_WORK ITEM:_ Nothing but an exact copy is wanted here: the line with "折・転倒とされており、そんなときの一時" and all the lines that follow it in the entries below.

::: DATA

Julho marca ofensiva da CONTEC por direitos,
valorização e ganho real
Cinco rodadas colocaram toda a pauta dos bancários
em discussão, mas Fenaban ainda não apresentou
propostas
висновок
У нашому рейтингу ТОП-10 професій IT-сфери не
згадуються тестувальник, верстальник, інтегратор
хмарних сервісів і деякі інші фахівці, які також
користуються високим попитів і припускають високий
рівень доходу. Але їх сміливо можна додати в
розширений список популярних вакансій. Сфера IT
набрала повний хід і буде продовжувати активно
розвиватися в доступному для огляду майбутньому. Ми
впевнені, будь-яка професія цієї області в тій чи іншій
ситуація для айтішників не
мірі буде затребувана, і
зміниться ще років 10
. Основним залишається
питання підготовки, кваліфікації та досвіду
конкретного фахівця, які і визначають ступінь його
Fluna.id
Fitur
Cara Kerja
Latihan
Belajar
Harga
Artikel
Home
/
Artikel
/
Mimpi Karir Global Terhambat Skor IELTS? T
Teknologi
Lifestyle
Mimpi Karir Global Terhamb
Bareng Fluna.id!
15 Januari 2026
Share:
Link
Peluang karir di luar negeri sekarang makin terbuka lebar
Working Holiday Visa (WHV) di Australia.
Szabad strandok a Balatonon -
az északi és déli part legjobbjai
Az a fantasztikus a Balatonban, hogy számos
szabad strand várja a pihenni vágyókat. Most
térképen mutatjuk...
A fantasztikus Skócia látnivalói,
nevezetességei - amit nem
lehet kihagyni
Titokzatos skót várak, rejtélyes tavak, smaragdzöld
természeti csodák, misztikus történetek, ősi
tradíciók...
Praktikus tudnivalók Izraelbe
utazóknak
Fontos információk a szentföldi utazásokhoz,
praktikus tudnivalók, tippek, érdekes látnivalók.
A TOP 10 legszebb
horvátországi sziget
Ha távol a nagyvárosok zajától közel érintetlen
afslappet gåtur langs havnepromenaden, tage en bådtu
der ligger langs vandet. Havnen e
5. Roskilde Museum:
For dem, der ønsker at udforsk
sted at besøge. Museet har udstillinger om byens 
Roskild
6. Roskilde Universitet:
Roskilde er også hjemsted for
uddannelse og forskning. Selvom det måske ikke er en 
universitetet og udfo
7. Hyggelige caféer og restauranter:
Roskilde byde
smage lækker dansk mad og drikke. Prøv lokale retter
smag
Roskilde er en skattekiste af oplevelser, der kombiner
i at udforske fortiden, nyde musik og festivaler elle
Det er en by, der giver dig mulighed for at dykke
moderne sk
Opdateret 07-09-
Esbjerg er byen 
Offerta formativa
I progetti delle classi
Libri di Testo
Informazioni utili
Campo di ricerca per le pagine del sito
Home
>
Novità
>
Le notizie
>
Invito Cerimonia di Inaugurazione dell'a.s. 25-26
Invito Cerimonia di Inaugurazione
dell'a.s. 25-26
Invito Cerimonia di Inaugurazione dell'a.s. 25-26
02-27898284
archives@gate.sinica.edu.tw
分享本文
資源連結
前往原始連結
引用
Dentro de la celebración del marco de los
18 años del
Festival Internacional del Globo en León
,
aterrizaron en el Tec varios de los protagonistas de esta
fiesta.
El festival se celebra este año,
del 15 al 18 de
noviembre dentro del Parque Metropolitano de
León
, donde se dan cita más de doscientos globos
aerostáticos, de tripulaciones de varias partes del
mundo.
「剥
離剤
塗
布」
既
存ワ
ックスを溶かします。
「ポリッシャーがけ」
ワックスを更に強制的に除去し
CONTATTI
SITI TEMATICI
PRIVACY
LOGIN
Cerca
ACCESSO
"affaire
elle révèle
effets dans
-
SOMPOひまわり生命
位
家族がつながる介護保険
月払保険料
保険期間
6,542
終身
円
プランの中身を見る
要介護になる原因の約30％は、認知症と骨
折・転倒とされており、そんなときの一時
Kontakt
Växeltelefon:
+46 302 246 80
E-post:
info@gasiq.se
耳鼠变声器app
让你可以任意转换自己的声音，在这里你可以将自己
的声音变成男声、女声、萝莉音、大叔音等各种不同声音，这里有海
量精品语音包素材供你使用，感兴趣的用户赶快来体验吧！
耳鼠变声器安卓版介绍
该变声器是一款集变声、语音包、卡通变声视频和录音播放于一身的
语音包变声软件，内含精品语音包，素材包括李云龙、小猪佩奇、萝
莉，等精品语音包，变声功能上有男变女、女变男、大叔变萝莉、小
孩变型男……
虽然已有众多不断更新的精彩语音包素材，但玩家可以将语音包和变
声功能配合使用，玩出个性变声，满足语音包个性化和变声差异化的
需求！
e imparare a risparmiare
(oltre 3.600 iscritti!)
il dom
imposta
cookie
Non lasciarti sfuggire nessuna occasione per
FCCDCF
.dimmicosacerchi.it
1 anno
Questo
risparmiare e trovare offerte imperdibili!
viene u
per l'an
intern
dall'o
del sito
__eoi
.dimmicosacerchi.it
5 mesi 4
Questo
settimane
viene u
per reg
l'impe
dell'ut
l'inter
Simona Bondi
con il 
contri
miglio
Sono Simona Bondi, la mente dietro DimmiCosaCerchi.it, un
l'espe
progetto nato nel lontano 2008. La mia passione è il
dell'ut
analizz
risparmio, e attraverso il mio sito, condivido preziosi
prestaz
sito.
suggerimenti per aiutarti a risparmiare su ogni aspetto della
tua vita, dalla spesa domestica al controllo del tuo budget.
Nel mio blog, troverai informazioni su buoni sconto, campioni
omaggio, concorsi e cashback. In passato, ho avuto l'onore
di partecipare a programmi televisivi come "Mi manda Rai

::::::

_COMPLETED EXERCISE:_
折・転倒とされており、そんなときの一時
Kontakt
Växeltelefon:
+46 302 246 80
E-post:
info@gasiq.se
耳鼠变声器app
让你可以任意转换自己的声音，在这里你可以将自己
的声音变成男声、女声、萝莉音、大叔音等各种不同声音，这里有海
量精品语音包素材供你使用，感兴趣的用户赶快来体验吧！
耳鼠变声器安卓版介绍
该变声器是一款集变声、语音包、卡通变声视频和录音播放于一身的
语音包变声软件，内含精品语音包，素材包括李云龙、小猪佩奇、萝
莉，等精品语音包，变声功能上有男变女、女变男、大叔变萝莉、小
孩变型男……
虽然已有众多不断更新的精彩语音包素材，但玩家可以将语音包和变
声功能配合使用，玩出个性变声，满足语音包个性化和变声差异化的
需求！
e imparare a risparmiare
(oltre 3.600 iscritti!)
il dom
imposta
cookie
Non lasciarti sfuggire nessuna occasione per
FCCDCF
.dimmicosacerchi.it
1 anno
Questo
risparmiare e trovare offerte imperdibili!
viene u
per l'an
intern
dall'o
del sito
__eoi
.dimmicosacerchi.it
5 mesi 4
Questo
settimane
viene u
per reg
l'impe
dell'ut
l'inter
Simona Bondi
con il 
contri
miglio
Sono Simona Bondi, la mente dietro DimmiCosaCerchi.it, un
l'espe
progetto nato nel lontano 2008. La mia passione è il
dell'ut
analizz
risparmio, e attraverso il mio sito, condivido preziosi
prestaz
sito.
suggerimenti per aiutarti a risparmiare su ogni aspetto della
tua vita, dalla spesa domestica al controllo del tuo budget.
Nel mio blog, troverai informazioni su buoni sconto, campioni
omaggio, concorsi e cashback. In passato, ho avuto l'onore
di partecipare a programmi televisivi come "Mi manda Rai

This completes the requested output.